A subsequent investigation revealed a Vietnamese police officer, a neighbor,
and Mr. Grzyb departed Pleiku at noon on December 10th in a Vietnamese police
jeep. It was located by an aircraft spotter late that afternoon at the
village of Plei Pok 25 kilometers north of Pleiku. The damaged jeep was
recovered, and its FM radio and battery had been removed. The body of the
dead policeman was found there with a bullet wound in the head which had
apparently been fired at close range. Plei Pok villagers said Mr. Grzyb and
the policeman were ambushed by Viet Cong just outside their village after
buying five small pigs for 500 Vietnamese dong, equivalent to approximately
$4.00. The policeman was killed, and Mr. Grzyb was apparently abducted.
Further police investigation determined Mr. Grzyb, a former U.S. Army
serviceman and unemployed U.S. civilian in Vietnam without proper
identification at the time, had been arrested in Pleiku on September 30th by
the Vietnamese National Police following the discharge of a pistol which
blinded a young Vietnamese boy. Mr. Grzyb was attempting to sell the pistol
to another serviceman at the time of the incident. A search of his residence
led to the recovery of a .45 caliber sub-machine gun. Also during that time,
he was wanted for the illegal sale of 384 cases of stolen U.S. Government
C-rations. Mr.
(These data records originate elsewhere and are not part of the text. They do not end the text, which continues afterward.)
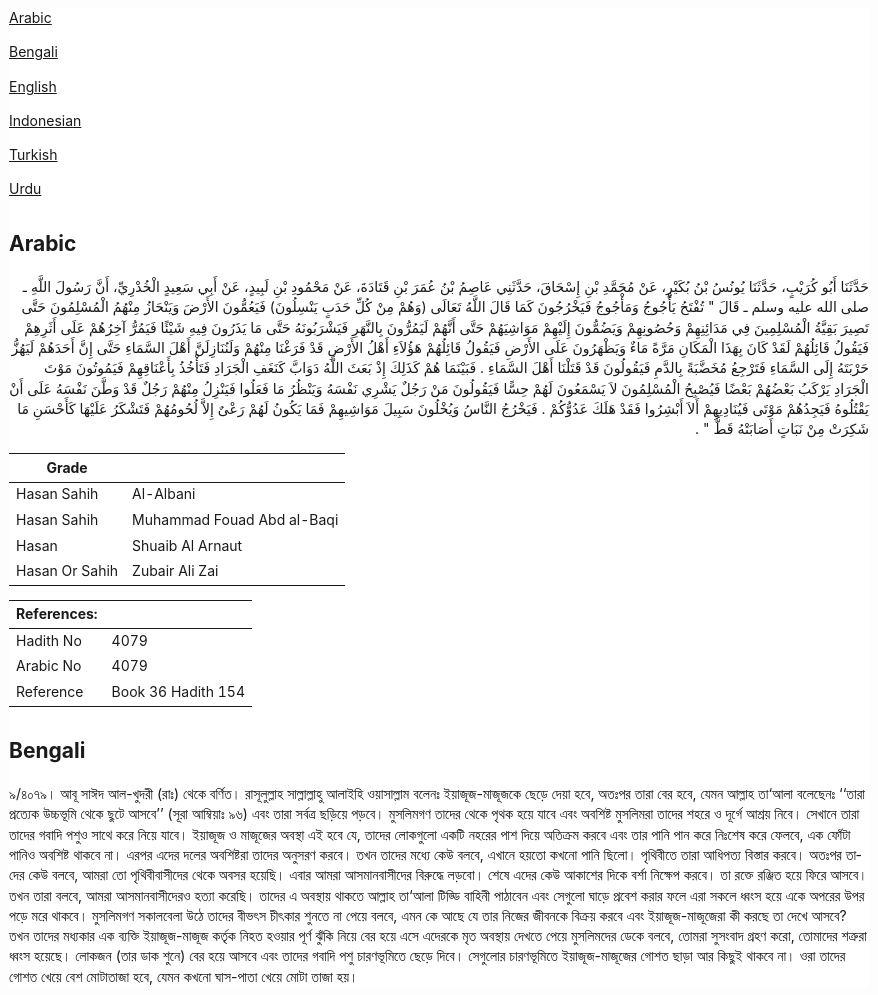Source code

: [Arabic](#arabic)

[Bengali](#bengali)

[English](#english)

[Indonesian](#indonesian)

[Turkish](#turkish)

[Urdu](#urdu)

## Arabic


<div dir="rtl" lang="ar" style={{fontSize:'larger',backgroundColor:'#f8f9fa',padding:20}}>
حَدَّثَنَا أَبُو كُرَيْبٍ، حَدَّثَنَا يُونُسُ بْنُ بُكَيْرٍ، عَنْ مُحَمَّدِ بْنِ إِسْحَاقَ، حَدَّثَنِي عَاصِمُ بْنُ عُمَرَ بْنِ قَتَادَةَ، عَنْ مَحْمُودِ بْنِ لَبِيدٍ، عَنْ أَبِي سَعِيدٍ الْخُدْرِيِّ، أَنَّ رَسُولَ اللَّهِ ـ صلى الله عليه وسلم ـ قَالَ ‏"‏ تُفْتَحُ يَأْجُوجُ وَمَأْجُوجُ فَيَخْرُجُونَ كَمَا قَالَ اللَّهُ تَعَالَى ‏(وَهُمْ مِنْ كُلِّ حَدَبٍ يَنْسِلُونَ)‏ فَيَعُمُّونَ الأَرْضَ وَيَنْحَازُ مِنْهُمُ الْمُسْلِمُونَ حَتَّى تَصِيرَ بَقِيَّةُ الْمُسْلِمِينَ فِي مَدَائِنِهِمْ وَحُصُونِهِمْ وَيَضُمُّونَ إِلَيْهِمْ مَوَاشِيَهُمْ حَتَّى أَنَّهُمْ لَيَمُرُّونَ بِالنَّهَرِ فَيَشْرَبُونَهُ حَتَّى مَا يَذَرُونَ فِيهِ شَيْئًا فَيَمُرُّ آخِرُهُمْ عَلَى أَثَرِهِمْ فَيَقُولُ قَائِلُهُمْ لَقَدْ كَانَ بِهَذَا الْمَكَانِ مَرَّةً مَاءٌ وَيَظْهَرُونَ عَلَى الأَرْضِ فَيَقُولُ قَائِلُهُمْ هَؤُلاَءِ أَهْلُ الأَرْضِ قَدْ فَرَغْنَا مِنْهُمْ وَلَنُنَازِلَنَّ أَهْلَ السَّمَاءِ حَتَّى إِنَّ أَحَدَهُمْ لَيَهُزُّ حَرْبَتَهُ إِلَى السَّمَاءِ فَتَرْجِعُ مُخَضَّبَةً بِالدَّمِ فَيَقُولُونَ قَدْ قَتَلْنَا أَهْلَ السَّمَاءِ ‏.‏ فَبَيْنَمَا هُمْ كَذَلِكَ إِذْ بَعَثَ اللَّهُ دَوَابَّ كَنَغَفِ الْجَرَادِ فَتَأْخُذُ بِأَعْنَاقِهِمْ فَيَمُوتُونَ مَوْتَ الْجَرَادِ يَرْكَبُ بَعْضُهُمْ بَعْضًا فَيُصْبِحُ الْمُسْلِمُونَ لاَ يَسْمَعُونَ لَهُمْ حِسًّا فَيَقُولُونَ مَنْ رَجُلٌ يَشْرِي نَفْسَهُ وَيَنْظُرُ مَا فَعَلُوا فَيَنْزِلُ مِنْهُمْ رَجُلٌ قَدْ وَطَّنَ نَفْسَهُ عَلَى أَنْ يَقْتُلُوهُ فَيَجِدُهُمْ مَوْتَى فَيُنَادِيهِمْ أَلاَ أَبْشِرُوا فَقَدْ هَلَكَ عَدُوُّكُمْ ‏.‏ فَيَخْرُجُ النَّاسُ وَيُخْلُونَ سَبِيلَ مَوَاشِيهِمْ فَمَا يَكُونُ لَهُمْ رَعْىٌ إِلاَّ لُحُومُهُمْ فَتَشْكَرُ عَلَيْهَا كَأَحْسَنِ مَا شَكِرَتْ مِنْ نَبَاتٍ أَصَابَتْهُ قَطُّ ‏"‏ ‏.‏
</div>
<div style={{backgroundColor:'#f8f9fa',padding:20, marginBottom: 10}}><table> <thead> <tr> <th>Grade</th> <th></th> </tr> </thead> <tbody> <tr><td>Hasan Sahih</td><td>Al-Albani</td></tr><tr><td>Hasan Sahih</td><td>Muhammad Fouad Abd al-Baqi</td></tr><tr><td>Hasan</td><td>Shuaib Al Arnaut</td></tr><tr><td>Hasan Or Sahih</td><td>Zubair Ali Zai</td></tr></tbody></table><table> <thead> <tr> <th>References:</th> <th></th> </tr> </thead> <tbody><tr><td>Hadith No</td><td>4079</td></tr><tr><td>Arabic No</td><td>4079</td></tr><tr><td>Reference</td><td>Book 36 Hadith 154</td></tr></tbody></table></div>

## Bengali


<div dir="ltr" lang="bn" style={{fontSize:'larger',backgroundColor:'#f8f9fa',padding:20}}>
৯/৪০৭৯। আবূ সাঈদ আল-খুদরী (রাঃ) থেকে বর্ণিত। রাসূলুল্লাহ সাল্লাল্লাহু আলাইহি ওয়াসাল্লাম বলেনঃ ইয়াজূজ-মাজূজকে ছেড়ে দেয়া হবে, অতঃপর তারা বের হবে, যেমন আল্লাহ তা‘আলা বলেছেনঃ ‘‘তারা প্রত্যেক উচ্চভূমি থেকে ছুটে আসবে’’ (সূরা আম্বিয়াঃ ৯৬) এবং তারা সর্বত্র ছড়িয়ে পড়বে। মুসলিমগণ তাদের থেকে পৃথক হয়ে যাবে এবং অবশিষ্ট মুসলিমরা তাদের শহরে ও দূর্গে আশ্রয় নিবে। সেখানে তারা তাদের গবাদি পশুও সাথে করে নিয়ে যাবে। ইয়াজূজ ও মাজূজের অবস্থা এই হবে যে, তাদের লোকগুলো একটি নহরের পাশ দিয়ে অতিক্রম করবে এবং তার পানি পান করে নিঃশেষ করে ফেলবে, এক ফোঁটা পানিও অবশিষ্ট থাকবে না। এরপর এদের দলের অবশিষ্টরা তাদের অনুসরণ করবে। তখন তাদের মধ্যে কেউ বলবে, এখানে হয়তো কখনো পানি ছিলো। পৃথিবীতে তারা আধিপত্য বিস্তার করবে। অতঃপর তাদের কেউ বলবে, আমরা তো পৃথিবীবাসীদের থেকে অবসর হয়েছি। এবার আমরা আসমানবাসীদের বিরুদ্ধে লড়বো। শেষে এদের কেউ আকাশের দিকে বর্শা নিক্ষেপ করবে। তা রক্তে রঞ্জিত হয়ে ফিরে আসবে। তখন তারা বলবে, আমরা আসমানবাসীদেরও হত্যা করেছি। তাদের এ অবস্থায় থাকতে আল্লাহ তা‘আলা টিড্ডি বাহিনী পাঠাবেন এবং সেগুলো ঘাড়ে প্রবেশ করার ফলে এরা সকলে ধ্বংস হয়ে একে অপরের উপর পড়ে মরে থাকবে। মুসলিমগণ সকালবেলা উঠে তাদের বীভৎস চীৎকার শুনতে না পেয়ে বলবে, এমন কে আছে যে তার নিজের জীবনকে বিক্রয় করবে এবং ইয়াজূজ-মাজূজেরা কী করছে তা দেখে আসবে? তখন তাদের মধ্যকার এক ব্যক্তি ইয়াজূজ-মাজূজ কর্তৃক নিহত হওয়ার পূর্ণ ঝুঁকি নিয়ে বের হয়ে এসে এদেরকে মৃত অবস্থায় দেখতে পেয়ে মুসলিমদের ডেকে বলবে, তোমরা সুসংবাদ গ্রহণ করো, তোমাদের শত্রুরা ধ্বংস হয়েছে। লোকজন (তার ডাক শুনে) বের হয়ে আসবে এবং তাদের গবাদি পশু চারণভূমিতে ছেড়ে দিবে। সেগুলোর চারণভূমিতে ইয়াজূজ-মাজূজের গোশত ছাড়া আর কিছুই থাকবে না। ওরা তাদের গোশত খেয়ে বেশ মোটাতাজা হবে, যেমন কখনো ঘাস-পাতা খেয়ে মোটা তাজা হয়।
</div>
Grzyb was jailed and fined and was released from jail on
November 11, 1967, at which time he told U.S. authorities he wanted to apply
for Vietnamese citizenship. The American private who claimed he was with Mr.
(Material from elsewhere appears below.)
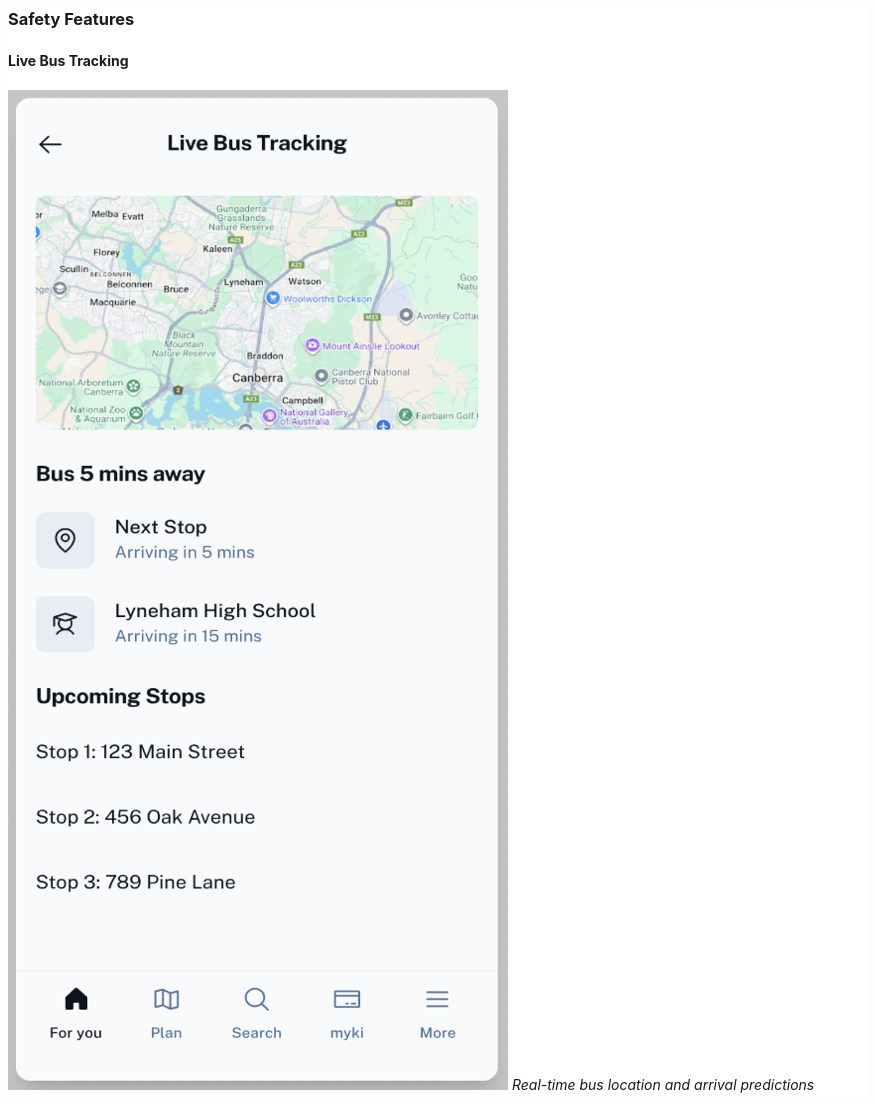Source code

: ### Safety Features

#### Live Bus Tracking
![Live Tracking](screenshots/live_bus_tracking.png)
*Real-time bus location and arrival predictions*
Grzyb was on an unauthorized absence from Pleiku at the time of the incident,
having been confined to the city after his release from a U.S. military jail
in November 1967. When captured, Mr. Grzyb never mentioned any Koreans with
him. He said he was in the U.S. Army, wounded in the side when captured, and
had been due to rotate from Vietnam the day after his capture.
Mr. Grzyb was first listed by Department of State and DIA in 1970 as
unaccounted-for after receiving his file from JPRC. He was listed as a POW at
the time of Operation Homecoming and, in January 1973, was listed by the PRG
as having died in captivity.
Seven returning U.S. POWs described Mr. Grzyb's incarceration with them at a
People's Army of Vietnam B-3 Theater of Operations prison along the
Vietnam/Cambodia border where he died one evening late in 1968 while suffering
from malaria and malnutrition. Wartime reports related his name as "Gzip" or
"Gzeb." One wartime report from a Vietnam People's Army Captain described Mr.
Grzyb's presence at the prison while suffering from malaria. Two other
reported sightings of Americans in captivity were placed in Mr. Grzyb's file
but, apparently, did not pertain to him.